On This Day in History and Fiction
1555: Christian Egenolff dies. He was the first important printer and publisher operating from Frankfurt-am-Main.
1619: Physician and philosopher Lucilio Vanini is put to death after being found guilty of atheism and blasphemy. He was the first literate proponent of the thesis that humans evolved from apes.
1737: Thomas Paine born. He will author the two most influential pamphlets at the start of the American Revolution, and inspire the rebels in 1776 to declare independence from Britain.
1907: Mathematician and academic Harold Scott MacDonald Coxeter born. He will become of the greatest geometers of the 20th century.
1913: A group of meteors is visible across much of the eastern seaboard of North and South America, leading astronomers to conclude the source had been a small, short-lived natural satellite of the Earth.
1927: Computer scientist and academic David Wheeler born. He will contribute to the development of the Electronic delay storage automatic calculator (EDSAC) and the Burrows–Wheeler transform (BWT); help develop the subroutine; and gave the first explanation of how to design software libraries.

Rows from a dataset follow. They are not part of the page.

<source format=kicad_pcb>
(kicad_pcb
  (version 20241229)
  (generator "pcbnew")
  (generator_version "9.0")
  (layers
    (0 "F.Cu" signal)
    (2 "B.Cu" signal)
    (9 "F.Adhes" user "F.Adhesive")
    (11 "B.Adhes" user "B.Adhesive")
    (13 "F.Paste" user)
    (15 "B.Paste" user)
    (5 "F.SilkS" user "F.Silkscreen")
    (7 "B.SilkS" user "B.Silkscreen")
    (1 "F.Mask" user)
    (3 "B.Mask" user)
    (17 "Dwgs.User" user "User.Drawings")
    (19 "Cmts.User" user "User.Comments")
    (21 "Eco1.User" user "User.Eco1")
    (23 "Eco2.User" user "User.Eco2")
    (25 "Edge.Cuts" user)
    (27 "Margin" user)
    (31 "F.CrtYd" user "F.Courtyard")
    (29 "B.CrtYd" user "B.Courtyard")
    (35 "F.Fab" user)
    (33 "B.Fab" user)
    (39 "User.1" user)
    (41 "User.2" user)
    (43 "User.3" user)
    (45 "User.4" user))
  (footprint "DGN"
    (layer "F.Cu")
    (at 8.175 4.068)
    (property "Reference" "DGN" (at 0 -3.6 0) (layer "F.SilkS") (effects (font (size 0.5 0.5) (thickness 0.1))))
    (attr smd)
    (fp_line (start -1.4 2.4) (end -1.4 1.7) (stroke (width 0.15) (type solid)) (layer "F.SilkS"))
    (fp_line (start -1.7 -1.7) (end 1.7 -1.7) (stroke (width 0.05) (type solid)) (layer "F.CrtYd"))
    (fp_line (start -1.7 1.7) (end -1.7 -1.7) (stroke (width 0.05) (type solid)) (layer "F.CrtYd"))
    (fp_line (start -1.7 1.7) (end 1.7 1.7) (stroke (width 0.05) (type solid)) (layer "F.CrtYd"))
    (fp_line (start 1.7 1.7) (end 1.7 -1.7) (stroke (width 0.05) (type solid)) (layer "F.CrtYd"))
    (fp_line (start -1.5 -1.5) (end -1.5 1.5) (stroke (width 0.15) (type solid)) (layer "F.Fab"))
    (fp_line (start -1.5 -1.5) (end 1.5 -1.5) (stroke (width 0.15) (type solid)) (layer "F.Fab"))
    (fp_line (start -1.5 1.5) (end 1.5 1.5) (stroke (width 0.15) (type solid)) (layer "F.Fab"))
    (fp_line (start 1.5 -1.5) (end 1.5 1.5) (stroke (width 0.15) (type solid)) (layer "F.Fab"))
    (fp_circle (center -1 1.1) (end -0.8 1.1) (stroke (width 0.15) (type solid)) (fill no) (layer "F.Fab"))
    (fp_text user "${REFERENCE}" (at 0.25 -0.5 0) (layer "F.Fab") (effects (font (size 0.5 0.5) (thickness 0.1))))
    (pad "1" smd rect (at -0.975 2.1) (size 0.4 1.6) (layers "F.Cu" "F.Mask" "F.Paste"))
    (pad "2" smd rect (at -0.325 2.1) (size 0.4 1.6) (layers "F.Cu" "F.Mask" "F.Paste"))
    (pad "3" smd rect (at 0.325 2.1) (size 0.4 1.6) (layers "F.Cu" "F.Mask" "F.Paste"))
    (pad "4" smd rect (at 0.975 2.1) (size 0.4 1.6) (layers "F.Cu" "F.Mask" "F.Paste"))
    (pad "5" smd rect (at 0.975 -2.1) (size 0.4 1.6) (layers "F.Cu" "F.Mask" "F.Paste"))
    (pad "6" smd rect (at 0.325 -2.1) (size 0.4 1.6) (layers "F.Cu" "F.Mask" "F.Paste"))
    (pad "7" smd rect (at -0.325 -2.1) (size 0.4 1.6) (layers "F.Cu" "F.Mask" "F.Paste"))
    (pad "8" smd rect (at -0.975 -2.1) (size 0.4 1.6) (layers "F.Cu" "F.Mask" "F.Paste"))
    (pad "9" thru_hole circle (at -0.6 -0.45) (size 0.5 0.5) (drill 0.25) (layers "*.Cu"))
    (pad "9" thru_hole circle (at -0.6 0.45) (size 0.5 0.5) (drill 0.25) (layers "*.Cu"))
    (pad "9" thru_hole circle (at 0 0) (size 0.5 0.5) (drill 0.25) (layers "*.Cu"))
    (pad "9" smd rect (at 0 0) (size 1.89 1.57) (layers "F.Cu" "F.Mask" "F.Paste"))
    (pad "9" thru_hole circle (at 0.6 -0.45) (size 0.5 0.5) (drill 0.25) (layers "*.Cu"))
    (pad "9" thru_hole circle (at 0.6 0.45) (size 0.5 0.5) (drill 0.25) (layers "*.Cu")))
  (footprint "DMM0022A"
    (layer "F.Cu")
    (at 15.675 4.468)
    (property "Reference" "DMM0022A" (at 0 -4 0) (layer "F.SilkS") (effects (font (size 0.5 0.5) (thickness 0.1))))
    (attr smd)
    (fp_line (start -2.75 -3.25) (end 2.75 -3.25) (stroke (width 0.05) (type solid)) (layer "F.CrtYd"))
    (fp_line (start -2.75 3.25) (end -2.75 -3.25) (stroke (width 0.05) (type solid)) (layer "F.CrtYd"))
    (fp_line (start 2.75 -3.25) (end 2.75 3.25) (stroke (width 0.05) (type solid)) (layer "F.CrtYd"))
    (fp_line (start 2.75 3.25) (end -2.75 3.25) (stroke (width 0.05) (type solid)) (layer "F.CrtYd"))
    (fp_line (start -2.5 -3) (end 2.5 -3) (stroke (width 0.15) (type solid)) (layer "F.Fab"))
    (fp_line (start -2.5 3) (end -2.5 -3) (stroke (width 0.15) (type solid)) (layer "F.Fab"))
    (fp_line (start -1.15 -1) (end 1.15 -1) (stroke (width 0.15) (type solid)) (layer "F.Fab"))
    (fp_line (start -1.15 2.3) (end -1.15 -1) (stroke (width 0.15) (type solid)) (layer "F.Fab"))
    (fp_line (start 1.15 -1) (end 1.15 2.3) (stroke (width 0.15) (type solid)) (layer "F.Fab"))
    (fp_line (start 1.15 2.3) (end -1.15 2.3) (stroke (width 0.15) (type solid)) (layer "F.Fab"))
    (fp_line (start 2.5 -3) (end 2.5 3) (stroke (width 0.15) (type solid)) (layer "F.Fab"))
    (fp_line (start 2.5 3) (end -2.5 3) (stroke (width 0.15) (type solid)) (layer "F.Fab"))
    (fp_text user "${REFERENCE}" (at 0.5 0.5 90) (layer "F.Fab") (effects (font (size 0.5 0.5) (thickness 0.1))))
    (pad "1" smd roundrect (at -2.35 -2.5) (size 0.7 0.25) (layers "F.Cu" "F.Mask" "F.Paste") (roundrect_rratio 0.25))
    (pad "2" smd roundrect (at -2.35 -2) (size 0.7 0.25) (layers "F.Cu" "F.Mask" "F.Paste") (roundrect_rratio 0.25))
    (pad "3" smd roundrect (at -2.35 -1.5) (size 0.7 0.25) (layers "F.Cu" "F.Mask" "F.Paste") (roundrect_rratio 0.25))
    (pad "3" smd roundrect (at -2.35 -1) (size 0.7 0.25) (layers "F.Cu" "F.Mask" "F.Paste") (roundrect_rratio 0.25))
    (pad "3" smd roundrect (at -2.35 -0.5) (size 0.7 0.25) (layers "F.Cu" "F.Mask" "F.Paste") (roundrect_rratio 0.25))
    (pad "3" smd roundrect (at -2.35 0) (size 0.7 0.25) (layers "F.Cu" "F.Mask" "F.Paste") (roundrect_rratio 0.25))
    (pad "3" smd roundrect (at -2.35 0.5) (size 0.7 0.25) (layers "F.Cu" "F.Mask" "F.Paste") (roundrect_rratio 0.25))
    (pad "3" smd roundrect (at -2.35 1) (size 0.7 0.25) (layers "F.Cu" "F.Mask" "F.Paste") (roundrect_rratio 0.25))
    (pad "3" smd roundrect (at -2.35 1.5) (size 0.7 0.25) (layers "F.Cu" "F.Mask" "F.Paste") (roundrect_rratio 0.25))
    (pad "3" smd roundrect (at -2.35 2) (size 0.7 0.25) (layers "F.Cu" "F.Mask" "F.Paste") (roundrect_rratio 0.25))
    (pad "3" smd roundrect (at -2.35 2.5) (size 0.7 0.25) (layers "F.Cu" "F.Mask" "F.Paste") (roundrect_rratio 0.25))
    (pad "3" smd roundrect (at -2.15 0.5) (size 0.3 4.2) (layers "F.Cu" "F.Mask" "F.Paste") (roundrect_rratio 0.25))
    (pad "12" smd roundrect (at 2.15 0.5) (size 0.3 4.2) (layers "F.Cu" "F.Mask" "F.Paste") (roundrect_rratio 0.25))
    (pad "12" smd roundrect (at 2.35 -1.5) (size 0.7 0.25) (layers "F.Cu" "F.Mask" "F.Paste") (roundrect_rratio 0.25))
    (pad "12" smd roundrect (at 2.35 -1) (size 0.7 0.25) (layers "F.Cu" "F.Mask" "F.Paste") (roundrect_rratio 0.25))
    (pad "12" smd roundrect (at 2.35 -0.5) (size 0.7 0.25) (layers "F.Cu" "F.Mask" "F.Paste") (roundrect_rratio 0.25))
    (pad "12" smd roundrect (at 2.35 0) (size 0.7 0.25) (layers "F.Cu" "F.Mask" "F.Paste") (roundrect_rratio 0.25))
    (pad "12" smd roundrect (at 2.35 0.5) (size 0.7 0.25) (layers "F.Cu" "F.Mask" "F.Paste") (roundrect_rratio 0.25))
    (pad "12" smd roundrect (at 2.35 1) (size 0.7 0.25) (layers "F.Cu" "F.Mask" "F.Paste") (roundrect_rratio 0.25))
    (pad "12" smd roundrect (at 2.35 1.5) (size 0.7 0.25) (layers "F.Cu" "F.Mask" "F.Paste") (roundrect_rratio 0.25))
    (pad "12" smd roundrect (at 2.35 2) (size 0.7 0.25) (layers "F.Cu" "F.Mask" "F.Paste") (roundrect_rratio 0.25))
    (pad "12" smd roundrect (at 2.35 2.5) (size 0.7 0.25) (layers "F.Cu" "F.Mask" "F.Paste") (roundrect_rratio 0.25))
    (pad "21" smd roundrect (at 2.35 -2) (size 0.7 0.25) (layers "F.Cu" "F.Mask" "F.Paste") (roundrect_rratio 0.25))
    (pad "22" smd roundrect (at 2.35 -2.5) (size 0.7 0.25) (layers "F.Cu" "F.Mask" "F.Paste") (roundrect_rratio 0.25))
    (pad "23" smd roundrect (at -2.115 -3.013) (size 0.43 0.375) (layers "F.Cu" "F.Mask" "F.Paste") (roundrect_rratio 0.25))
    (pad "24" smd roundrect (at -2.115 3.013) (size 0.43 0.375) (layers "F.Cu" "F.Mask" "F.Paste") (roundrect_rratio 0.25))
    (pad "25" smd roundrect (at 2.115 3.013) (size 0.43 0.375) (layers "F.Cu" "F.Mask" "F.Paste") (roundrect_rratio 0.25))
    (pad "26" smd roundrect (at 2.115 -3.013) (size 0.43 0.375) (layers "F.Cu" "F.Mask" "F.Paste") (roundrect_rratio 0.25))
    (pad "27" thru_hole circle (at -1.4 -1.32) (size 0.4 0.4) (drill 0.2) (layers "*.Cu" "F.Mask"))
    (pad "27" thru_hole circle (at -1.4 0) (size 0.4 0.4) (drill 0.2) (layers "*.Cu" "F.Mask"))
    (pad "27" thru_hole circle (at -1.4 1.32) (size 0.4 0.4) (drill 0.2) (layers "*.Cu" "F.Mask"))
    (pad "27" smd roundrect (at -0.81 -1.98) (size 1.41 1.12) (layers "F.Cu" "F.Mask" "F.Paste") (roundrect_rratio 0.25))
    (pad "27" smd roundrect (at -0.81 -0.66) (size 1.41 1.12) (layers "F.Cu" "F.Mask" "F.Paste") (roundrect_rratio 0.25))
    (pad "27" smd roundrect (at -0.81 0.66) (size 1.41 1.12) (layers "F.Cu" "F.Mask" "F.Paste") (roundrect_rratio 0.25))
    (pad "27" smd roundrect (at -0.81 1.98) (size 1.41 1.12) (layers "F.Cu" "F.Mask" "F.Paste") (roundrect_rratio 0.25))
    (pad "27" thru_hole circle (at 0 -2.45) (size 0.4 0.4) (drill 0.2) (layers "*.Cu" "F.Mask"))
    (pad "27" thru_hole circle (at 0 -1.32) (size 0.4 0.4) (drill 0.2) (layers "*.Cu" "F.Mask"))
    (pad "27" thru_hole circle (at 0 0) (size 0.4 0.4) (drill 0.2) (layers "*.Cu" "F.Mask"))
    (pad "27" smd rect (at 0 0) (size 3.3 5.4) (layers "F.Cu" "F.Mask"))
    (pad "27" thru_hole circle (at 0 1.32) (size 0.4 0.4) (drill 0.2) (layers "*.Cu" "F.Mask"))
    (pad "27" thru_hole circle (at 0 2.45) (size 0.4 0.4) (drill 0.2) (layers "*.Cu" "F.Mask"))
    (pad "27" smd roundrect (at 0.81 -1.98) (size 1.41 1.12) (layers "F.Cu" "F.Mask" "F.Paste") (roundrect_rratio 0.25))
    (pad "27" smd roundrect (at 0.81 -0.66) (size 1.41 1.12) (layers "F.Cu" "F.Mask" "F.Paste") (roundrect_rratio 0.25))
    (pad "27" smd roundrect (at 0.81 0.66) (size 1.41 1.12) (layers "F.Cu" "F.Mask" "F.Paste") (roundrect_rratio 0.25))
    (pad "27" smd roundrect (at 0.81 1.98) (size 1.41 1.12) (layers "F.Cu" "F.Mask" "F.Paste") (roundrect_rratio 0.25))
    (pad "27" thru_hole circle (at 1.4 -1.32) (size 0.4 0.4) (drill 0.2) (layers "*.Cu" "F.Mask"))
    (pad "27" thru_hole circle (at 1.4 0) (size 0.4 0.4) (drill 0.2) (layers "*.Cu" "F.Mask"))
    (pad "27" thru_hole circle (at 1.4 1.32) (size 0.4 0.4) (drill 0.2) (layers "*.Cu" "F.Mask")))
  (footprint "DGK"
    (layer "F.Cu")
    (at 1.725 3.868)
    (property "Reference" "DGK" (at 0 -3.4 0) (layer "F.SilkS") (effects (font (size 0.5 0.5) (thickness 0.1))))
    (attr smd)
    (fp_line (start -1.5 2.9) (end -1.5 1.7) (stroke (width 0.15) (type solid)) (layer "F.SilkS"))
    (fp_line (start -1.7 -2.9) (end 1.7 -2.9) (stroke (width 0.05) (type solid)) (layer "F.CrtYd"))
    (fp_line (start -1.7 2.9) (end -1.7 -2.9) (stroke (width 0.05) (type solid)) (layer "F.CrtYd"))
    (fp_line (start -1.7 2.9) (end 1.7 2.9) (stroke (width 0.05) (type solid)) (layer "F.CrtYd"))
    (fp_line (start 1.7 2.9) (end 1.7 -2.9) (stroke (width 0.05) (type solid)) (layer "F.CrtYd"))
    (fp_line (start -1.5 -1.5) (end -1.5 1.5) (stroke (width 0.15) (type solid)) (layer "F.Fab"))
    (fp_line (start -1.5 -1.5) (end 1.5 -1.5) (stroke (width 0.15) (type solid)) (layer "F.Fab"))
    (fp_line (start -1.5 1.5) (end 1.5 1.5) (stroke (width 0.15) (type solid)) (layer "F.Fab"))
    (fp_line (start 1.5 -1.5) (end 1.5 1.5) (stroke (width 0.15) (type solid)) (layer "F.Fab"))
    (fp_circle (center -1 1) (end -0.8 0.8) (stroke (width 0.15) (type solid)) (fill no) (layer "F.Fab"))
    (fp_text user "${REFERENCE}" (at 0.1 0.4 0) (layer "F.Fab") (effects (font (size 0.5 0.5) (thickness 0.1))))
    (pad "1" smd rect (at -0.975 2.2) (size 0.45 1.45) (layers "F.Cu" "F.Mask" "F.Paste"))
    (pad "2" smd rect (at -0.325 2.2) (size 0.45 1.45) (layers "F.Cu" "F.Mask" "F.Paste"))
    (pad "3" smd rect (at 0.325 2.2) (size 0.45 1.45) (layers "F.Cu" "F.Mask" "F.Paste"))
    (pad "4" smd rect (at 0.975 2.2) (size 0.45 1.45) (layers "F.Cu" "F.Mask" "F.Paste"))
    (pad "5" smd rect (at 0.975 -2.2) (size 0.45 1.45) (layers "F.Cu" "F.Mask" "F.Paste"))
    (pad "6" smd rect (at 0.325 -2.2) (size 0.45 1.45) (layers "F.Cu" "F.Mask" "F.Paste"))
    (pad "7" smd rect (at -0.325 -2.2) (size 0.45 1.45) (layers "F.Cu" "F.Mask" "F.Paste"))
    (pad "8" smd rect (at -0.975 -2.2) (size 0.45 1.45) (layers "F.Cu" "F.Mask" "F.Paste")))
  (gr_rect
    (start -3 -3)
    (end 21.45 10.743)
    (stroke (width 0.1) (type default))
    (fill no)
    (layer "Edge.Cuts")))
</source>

1969: Premiere of The Courtship of Eddie's Carpenter, an American home improvement comedy romance television series based on the 1963 "Courtship Carpentry" fad of the same name.
1979: Physicist and engineer Dennis Gabor dies. He invented holography, for which he received the 1971 Nobel Prize in Physics.
2010: Businessman Walter Frederick Morrison dies. Morrison invented the Frisbee. The first version, a cake pan purchased for a nickle and sold for a quarter, was known as the Flyin' Cake Pan.